• Assignment
Return the lines below that contain the word "worn".

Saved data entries
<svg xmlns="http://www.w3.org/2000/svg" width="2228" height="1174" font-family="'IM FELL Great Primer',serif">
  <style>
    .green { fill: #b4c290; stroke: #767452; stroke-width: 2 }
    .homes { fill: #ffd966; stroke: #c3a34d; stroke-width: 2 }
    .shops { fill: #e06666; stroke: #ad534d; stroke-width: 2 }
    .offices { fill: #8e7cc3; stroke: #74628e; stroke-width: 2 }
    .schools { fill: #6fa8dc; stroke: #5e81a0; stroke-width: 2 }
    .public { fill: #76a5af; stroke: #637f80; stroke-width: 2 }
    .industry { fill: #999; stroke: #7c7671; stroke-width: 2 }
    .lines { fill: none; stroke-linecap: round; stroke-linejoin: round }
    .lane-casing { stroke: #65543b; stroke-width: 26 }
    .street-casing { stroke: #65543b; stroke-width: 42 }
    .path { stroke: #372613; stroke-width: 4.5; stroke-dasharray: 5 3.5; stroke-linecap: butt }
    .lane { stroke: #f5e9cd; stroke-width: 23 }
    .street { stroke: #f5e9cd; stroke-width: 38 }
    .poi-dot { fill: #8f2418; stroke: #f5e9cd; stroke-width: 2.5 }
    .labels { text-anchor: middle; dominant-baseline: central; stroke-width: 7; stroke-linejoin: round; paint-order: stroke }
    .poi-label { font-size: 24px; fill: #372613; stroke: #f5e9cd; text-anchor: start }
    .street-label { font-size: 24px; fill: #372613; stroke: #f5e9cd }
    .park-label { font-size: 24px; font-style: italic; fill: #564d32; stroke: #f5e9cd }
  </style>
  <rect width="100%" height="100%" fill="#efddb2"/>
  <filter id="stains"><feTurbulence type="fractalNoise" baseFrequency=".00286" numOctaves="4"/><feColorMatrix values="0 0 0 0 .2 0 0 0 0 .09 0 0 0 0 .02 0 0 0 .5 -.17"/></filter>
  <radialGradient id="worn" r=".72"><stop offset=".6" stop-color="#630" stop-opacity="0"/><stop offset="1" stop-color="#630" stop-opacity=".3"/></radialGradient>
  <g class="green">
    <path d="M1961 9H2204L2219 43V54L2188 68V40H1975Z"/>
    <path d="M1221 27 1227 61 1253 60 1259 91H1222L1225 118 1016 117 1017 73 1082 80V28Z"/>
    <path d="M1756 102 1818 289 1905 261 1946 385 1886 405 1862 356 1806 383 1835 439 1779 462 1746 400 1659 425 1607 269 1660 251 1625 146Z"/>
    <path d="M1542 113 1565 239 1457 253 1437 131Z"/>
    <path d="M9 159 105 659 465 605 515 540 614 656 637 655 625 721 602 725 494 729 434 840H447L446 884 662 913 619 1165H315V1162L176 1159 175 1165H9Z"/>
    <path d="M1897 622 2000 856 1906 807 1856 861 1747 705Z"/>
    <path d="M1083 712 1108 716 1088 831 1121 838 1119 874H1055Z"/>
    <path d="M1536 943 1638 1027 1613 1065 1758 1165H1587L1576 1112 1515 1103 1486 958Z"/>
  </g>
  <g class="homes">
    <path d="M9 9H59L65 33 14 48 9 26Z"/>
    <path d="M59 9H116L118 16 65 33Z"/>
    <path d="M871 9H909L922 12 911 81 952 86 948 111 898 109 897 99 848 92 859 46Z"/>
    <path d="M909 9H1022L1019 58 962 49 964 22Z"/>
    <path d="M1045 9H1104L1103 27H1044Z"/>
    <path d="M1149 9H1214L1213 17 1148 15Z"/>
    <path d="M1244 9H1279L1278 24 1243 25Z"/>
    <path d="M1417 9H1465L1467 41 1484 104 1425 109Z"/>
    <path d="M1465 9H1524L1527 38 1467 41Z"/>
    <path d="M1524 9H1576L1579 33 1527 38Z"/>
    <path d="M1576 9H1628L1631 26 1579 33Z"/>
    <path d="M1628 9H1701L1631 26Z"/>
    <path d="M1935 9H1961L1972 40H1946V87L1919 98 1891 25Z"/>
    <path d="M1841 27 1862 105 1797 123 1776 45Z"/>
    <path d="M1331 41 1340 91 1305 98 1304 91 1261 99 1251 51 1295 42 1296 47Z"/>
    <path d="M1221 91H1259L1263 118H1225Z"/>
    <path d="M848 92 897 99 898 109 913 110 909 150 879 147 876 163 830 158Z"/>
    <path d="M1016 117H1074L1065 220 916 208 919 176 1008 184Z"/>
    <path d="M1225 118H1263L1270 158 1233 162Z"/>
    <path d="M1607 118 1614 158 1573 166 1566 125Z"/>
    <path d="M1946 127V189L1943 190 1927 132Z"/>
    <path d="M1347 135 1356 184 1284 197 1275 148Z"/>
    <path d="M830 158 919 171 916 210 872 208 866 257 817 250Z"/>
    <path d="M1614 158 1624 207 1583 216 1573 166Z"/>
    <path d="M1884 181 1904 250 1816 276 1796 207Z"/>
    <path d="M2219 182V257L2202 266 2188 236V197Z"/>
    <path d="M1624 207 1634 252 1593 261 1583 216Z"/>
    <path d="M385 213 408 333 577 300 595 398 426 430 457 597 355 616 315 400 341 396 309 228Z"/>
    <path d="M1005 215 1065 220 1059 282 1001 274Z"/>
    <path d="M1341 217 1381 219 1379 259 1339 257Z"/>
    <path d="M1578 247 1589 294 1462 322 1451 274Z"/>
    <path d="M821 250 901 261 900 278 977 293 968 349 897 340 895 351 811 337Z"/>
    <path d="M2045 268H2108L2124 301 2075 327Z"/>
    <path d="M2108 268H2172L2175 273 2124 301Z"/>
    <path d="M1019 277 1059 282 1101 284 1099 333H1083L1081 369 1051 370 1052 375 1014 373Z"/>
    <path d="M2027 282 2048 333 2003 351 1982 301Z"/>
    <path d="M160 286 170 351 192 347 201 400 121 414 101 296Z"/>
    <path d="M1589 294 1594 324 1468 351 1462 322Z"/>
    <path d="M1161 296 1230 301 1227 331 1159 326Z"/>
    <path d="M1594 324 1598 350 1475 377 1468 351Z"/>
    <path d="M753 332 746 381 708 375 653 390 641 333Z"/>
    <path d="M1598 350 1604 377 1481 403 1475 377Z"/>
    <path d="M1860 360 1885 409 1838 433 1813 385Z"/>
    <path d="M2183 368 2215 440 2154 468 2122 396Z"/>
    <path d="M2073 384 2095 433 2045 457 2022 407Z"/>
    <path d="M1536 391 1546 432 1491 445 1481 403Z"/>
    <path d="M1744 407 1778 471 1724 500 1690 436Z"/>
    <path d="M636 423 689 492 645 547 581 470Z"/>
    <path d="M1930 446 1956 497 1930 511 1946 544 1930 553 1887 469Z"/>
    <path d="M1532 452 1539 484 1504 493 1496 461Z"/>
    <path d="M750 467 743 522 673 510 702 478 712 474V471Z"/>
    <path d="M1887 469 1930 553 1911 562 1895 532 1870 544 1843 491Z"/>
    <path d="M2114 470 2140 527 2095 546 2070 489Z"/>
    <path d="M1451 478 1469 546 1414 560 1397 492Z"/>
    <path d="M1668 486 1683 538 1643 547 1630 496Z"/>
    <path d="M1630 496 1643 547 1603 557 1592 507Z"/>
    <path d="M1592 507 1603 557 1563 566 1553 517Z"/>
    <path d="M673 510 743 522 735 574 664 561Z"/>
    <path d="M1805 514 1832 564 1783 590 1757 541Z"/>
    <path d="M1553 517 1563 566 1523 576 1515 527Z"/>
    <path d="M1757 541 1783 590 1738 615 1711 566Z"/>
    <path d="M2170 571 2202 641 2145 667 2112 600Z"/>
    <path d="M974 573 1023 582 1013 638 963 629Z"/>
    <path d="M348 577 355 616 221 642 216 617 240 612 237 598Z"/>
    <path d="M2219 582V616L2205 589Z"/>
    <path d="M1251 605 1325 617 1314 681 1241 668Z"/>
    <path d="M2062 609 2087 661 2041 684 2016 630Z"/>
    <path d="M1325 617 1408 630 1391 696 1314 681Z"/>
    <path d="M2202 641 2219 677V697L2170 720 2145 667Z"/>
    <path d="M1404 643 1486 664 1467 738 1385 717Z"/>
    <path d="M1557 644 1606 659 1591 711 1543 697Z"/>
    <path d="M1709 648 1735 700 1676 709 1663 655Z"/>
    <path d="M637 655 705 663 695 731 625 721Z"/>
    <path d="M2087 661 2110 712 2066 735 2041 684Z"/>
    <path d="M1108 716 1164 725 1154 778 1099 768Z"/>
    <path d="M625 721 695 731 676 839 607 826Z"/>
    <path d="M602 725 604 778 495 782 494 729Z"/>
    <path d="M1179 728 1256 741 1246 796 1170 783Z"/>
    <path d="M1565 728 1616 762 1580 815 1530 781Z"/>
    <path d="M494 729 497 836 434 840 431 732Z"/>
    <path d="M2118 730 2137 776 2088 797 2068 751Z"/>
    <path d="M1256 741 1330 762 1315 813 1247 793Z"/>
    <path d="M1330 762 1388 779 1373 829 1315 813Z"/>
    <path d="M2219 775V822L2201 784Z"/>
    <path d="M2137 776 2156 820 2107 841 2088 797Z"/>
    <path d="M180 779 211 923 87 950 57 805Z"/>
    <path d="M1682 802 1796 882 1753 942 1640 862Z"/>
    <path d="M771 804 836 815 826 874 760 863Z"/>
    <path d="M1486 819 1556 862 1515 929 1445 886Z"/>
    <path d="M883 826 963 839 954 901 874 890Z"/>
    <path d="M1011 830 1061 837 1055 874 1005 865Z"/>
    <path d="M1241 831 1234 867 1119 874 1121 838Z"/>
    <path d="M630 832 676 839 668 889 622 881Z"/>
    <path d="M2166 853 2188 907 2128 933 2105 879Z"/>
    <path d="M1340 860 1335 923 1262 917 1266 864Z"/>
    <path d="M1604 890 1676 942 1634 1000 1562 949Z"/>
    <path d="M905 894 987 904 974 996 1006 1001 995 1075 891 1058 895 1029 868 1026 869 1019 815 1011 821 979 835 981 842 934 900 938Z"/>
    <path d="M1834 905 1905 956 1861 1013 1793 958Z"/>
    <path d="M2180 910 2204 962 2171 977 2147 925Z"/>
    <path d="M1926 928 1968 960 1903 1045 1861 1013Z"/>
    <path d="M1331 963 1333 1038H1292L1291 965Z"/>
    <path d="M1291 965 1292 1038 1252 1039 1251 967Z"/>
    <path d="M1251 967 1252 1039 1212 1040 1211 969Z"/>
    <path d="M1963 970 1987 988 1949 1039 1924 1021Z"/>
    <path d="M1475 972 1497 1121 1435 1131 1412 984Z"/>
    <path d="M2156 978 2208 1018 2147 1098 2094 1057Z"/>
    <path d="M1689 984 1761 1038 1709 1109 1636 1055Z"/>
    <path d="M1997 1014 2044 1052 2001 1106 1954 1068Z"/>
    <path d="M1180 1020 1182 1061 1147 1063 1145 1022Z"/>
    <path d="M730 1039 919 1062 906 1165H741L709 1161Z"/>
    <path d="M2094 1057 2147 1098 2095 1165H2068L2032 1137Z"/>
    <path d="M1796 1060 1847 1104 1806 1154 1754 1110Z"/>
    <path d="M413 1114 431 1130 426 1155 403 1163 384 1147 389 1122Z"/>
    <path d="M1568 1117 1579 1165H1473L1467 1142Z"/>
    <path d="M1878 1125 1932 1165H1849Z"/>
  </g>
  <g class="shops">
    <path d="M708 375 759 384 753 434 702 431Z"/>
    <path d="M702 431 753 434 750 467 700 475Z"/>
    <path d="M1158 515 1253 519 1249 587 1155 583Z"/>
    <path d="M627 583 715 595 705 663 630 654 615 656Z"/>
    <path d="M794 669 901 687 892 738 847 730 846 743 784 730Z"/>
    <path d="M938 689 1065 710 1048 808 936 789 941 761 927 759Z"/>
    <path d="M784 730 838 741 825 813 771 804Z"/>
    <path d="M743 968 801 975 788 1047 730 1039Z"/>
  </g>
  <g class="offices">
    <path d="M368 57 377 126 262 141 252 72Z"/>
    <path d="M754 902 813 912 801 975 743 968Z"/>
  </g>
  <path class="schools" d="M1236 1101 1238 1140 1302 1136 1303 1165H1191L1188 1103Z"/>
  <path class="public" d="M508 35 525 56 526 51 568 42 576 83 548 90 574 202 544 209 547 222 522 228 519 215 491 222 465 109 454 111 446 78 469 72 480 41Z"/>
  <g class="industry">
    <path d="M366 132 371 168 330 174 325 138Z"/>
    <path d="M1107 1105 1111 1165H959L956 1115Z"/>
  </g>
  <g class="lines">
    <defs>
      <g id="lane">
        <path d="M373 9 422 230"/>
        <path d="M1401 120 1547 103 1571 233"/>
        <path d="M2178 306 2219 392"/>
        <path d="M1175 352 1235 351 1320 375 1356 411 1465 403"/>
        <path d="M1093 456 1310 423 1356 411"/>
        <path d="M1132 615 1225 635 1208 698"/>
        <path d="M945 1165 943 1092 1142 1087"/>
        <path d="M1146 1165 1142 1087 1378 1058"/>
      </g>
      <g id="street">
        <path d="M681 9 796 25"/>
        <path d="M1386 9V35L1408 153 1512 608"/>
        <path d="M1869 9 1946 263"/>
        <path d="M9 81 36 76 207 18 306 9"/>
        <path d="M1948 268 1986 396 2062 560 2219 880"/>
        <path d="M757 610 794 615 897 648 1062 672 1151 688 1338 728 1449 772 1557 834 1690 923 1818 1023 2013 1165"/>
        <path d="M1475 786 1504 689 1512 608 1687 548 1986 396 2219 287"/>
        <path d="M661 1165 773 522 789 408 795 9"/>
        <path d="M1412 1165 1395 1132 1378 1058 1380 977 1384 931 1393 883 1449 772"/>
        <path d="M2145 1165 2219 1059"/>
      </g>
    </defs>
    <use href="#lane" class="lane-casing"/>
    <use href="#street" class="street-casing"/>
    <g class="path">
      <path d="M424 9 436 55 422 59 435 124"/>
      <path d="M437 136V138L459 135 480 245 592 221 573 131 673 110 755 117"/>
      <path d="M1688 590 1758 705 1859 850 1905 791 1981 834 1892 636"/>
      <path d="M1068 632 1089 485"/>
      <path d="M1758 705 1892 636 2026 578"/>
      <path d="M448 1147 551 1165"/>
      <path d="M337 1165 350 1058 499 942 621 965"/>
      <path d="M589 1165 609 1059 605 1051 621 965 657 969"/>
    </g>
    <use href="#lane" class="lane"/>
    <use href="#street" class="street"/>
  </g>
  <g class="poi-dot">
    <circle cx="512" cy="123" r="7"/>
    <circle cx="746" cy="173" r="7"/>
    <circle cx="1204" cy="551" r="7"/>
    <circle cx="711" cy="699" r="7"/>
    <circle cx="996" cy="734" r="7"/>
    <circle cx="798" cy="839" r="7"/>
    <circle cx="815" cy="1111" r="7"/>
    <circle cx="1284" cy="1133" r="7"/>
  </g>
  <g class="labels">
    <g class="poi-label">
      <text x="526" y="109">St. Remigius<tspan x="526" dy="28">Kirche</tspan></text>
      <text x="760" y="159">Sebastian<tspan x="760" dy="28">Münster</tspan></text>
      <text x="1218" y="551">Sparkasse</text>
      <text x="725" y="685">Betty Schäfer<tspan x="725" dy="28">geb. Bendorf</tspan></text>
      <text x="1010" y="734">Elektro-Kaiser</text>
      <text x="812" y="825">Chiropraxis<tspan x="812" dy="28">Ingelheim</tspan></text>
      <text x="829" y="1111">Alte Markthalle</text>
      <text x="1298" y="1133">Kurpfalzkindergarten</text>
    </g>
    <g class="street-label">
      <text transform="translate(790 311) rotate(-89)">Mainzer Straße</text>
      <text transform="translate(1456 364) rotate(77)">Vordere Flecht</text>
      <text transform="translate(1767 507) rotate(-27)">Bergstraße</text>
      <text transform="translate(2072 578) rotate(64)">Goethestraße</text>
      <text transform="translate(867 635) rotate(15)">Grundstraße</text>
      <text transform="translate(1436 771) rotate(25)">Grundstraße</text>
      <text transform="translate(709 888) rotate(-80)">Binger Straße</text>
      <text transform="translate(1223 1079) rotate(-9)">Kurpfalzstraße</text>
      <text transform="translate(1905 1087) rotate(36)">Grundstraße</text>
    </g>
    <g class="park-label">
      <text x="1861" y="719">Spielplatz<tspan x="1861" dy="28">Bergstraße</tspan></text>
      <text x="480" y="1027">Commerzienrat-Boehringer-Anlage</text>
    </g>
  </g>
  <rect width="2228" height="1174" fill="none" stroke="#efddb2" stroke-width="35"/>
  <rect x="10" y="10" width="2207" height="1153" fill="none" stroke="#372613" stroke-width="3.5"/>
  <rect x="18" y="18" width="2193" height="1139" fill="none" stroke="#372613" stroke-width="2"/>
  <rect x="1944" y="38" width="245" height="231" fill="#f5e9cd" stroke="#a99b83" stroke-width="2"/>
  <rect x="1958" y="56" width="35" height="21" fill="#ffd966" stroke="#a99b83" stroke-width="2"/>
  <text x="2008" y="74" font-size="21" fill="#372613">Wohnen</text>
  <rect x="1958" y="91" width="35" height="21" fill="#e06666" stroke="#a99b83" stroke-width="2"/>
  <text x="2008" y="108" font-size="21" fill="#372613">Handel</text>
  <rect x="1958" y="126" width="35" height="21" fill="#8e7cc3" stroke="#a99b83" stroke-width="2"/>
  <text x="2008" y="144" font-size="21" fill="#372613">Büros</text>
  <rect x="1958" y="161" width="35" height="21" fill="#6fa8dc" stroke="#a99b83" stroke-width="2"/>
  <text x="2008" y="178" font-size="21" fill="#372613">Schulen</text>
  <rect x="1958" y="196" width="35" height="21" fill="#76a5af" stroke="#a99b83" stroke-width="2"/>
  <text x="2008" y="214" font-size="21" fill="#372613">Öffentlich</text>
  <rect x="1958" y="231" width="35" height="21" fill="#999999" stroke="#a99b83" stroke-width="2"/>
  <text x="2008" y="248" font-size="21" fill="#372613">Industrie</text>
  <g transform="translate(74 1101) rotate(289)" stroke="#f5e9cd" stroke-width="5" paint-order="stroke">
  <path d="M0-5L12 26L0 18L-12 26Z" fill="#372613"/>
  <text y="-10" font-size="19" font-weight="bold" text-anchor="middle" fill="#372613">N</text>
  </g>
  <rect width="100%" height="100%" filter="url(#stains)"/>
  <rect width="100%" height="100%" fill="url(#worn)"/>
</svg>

• Solution to this problem
  <radialGradient id="worn" r=".72"><stop offset=".6" stop-color="#630" stop-opacity="0"/><stop offset="1" stop-color="#630" stop-opacity=".3"/></radialGradient>
  <rect width="100%" height="100%" fill="url(#worn)"/>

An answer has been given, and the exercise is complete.